Libération, 28/10/08 – Christophe Forcari
[…] Face au silence des socialistes englués dans leurs querelles intestines de précongrès, le patron du Modem laboure sans difficulté le terrain social laissé en jachère par ses concurrents. «C’est vrai que le PS nous facilite grandement la vie», s’amuse Eric Azière, responsable des fédérations du parti centriste.
A l’hypermarché, à l’heure de la pause, François Bayrou, installé devant un café, papote avec les salariés, les interroge sur le travail du dimanche. «Déjà nous n’avons qu’un jour de repos par semaine, alors travailler tous les dimanches… Et si cela se fait, ce ne sera pas de manière volontaire», prédit Nathalie, employée à la boulangerie et treize années passées sous l’enseigne Auchan. Même un cadre dirigeant de l’hyper s’élève contre le projet gouvernemental : «Le dimanche, j’ai autre chose à faire. A commencer par passer du temps avec ma famille.»
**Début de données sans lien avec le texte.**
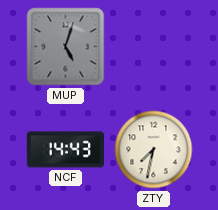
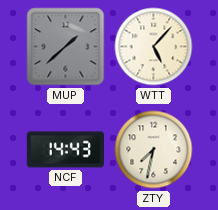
MUP: 5:03 -> 1:38
WTT: none -> 5:07
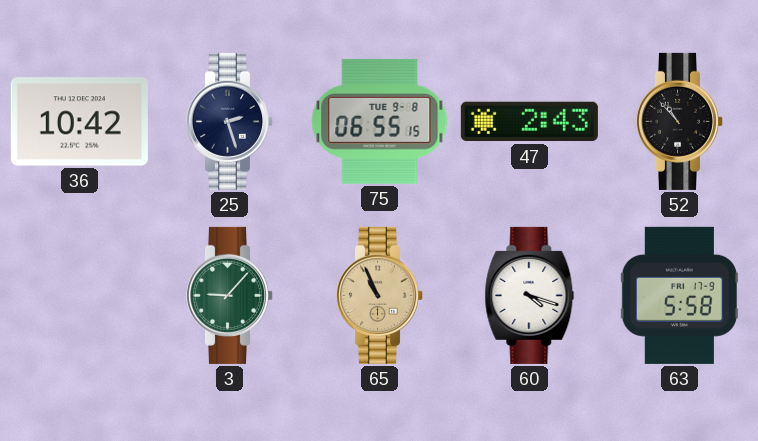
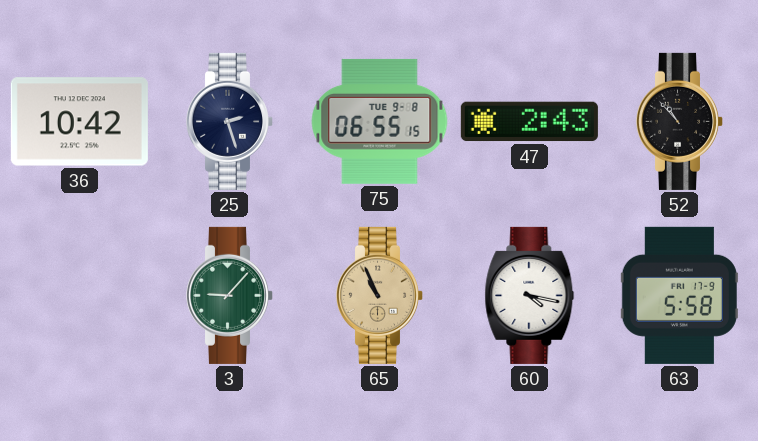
60: 4:18 -> 4:17
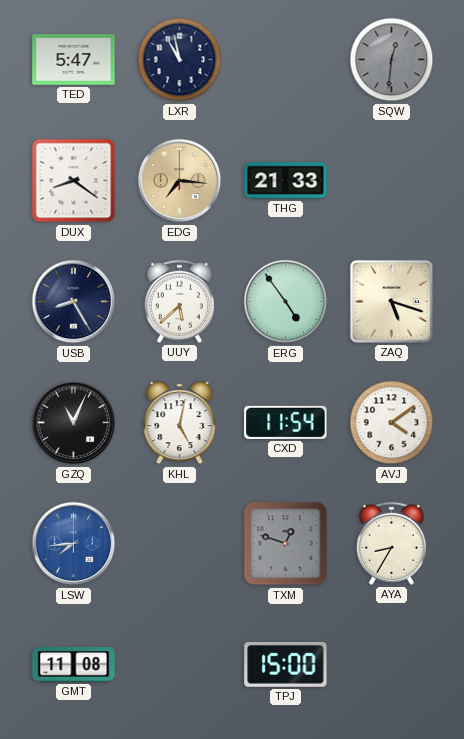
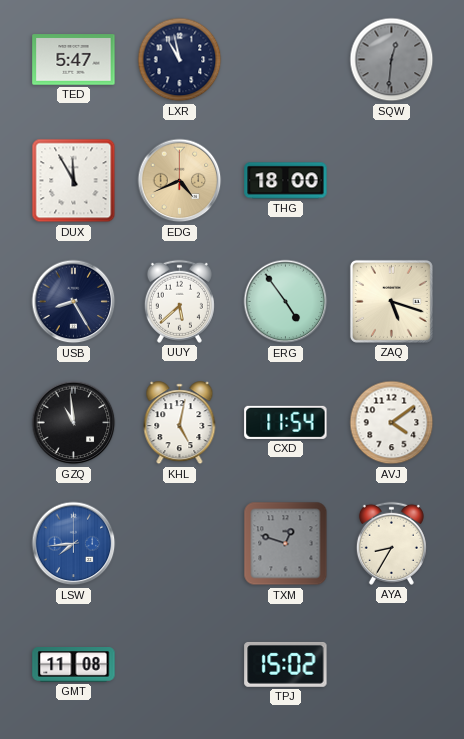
DUX: 8:21 -> 11:55
EDG: 7:16 -> 4:41
THG: 21:33 -> 18:00
GZQ: 11:04 -> 10:59
TPJ: 15:00 -> 15:02
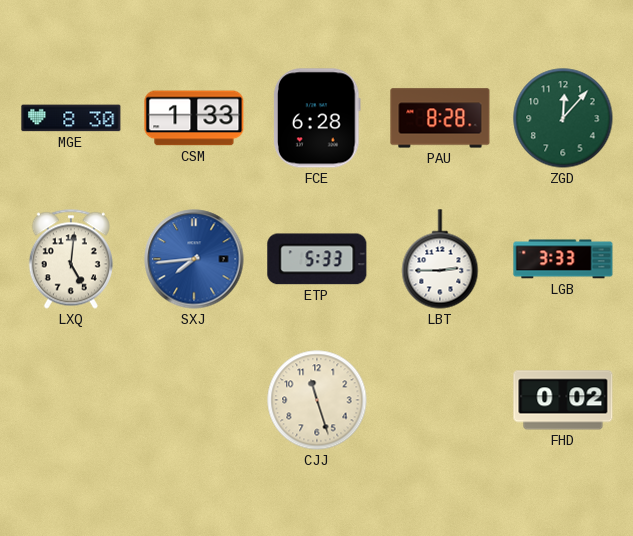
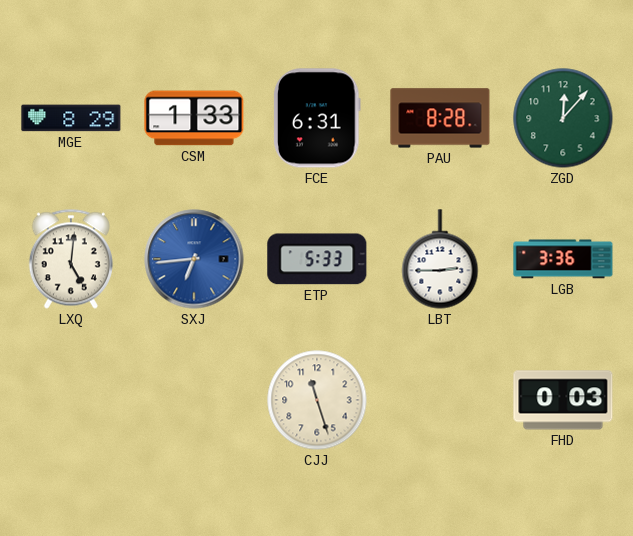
MGE: 8:30 -> 8:29
FCE: 6:28 -> 6:31
SXJ: 7:44 -> 6:44
LGB: 3:33 -> 3:36
FHD: 0:02 -> 0:03
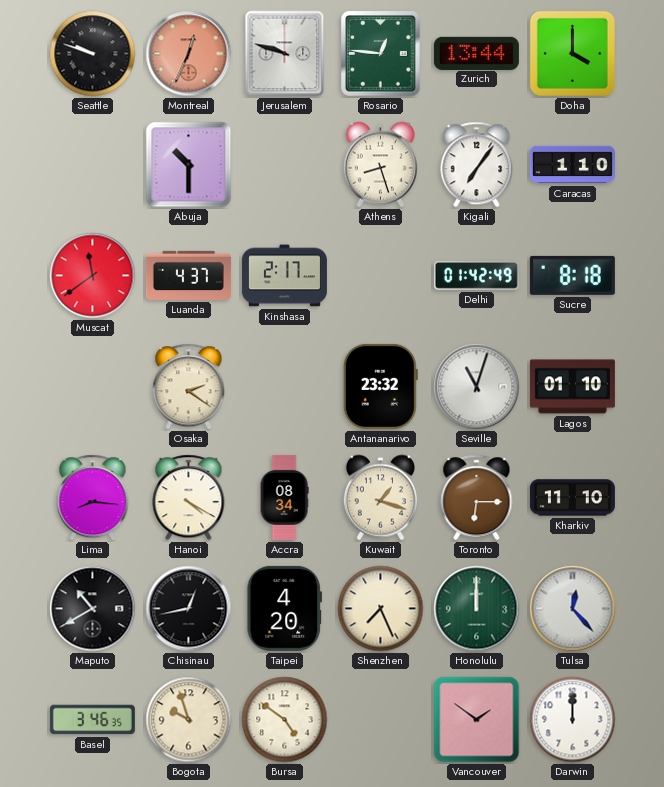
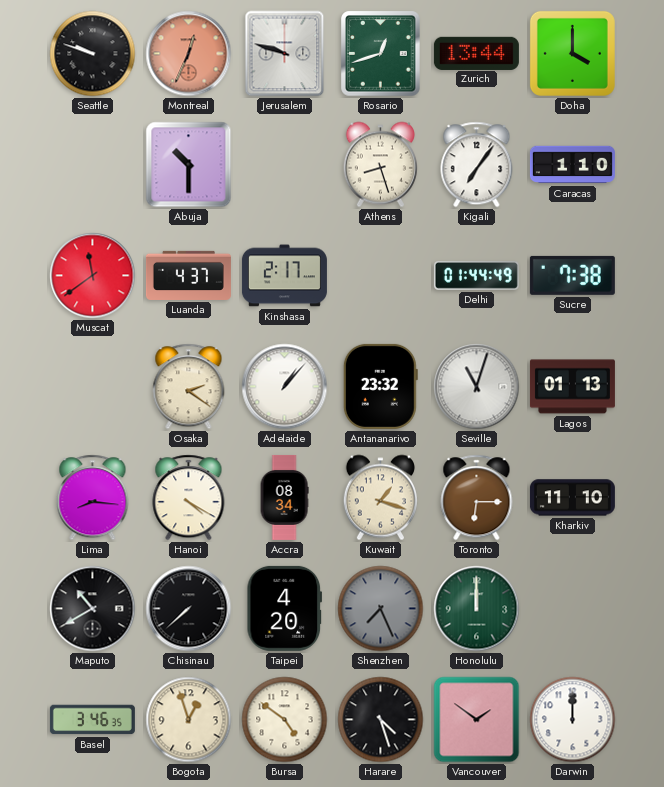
Rosario: 12:46 -> 12:42
Delhi: 01:42 -> 01:44
Sucre: 8:18 -> 7:38
Adelaide: none -> 1:07
Lagos: 01:10 -> 01:13
Chisinau: 12:43 -> 7:38
Shenzhen dial: cream -> grey
Tulsa: 12:23 -> none
Bogota: 9:57 -> 12:57
Harare: none -> 4:27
Dans la banlieue de Roubaix où la Redoute a annoncé la suppression de 151 emplois, François Bayrou avait vivement dénoncé la généralisation du travail du dimanche comme «une réforme de régression. Est-ce que nous voulons transmettre à nos enfants un monde où toutes les heures de tous les jours seront marchandes ? Il faut leur montrer que la consommation n’est pas le seul repère». Pour lui, «la crise révèle la ruine du modèle de société» à l’américaine défendu par le chef de l’Etat. «Nicolas Sarkozy assume le capitalisme mais moi je pense que ce n’est pas un modèle de société pour la France. Je ne crois pas dans la distinction entre un capitalisme financier mauvais et un capitalisme industriel vertueux. Mon modèle est humaniste. Tout ne se résume pas à la production et à la consommation», poursuit le patron du Modem, laudateur des vertus de la régulation européenne. Raison pour laquelle il a d’ailleurs approuvé le plan de sauvetage des banques. «Dans ce domaine, le chacun pour soi, c’est le zéro pour tous», estime l’opposant irréductible à Nicolas Sarkozy.
La prochaine étape de son tour de France le conduira à Mayotte où il avait réalisé son plus haut score avec 34 % des voix. «Continuez à parler de nous ! Vous êtes le seul à le faire aujourd’hui. Peut-être qu’on s’en souviendra au moment de glisser un bulletin dans l’urne», lui lance un client. Exactement ce que le futur candidat Bayrou, qui se veut «à l’écoute des gens», souhaitait entendre.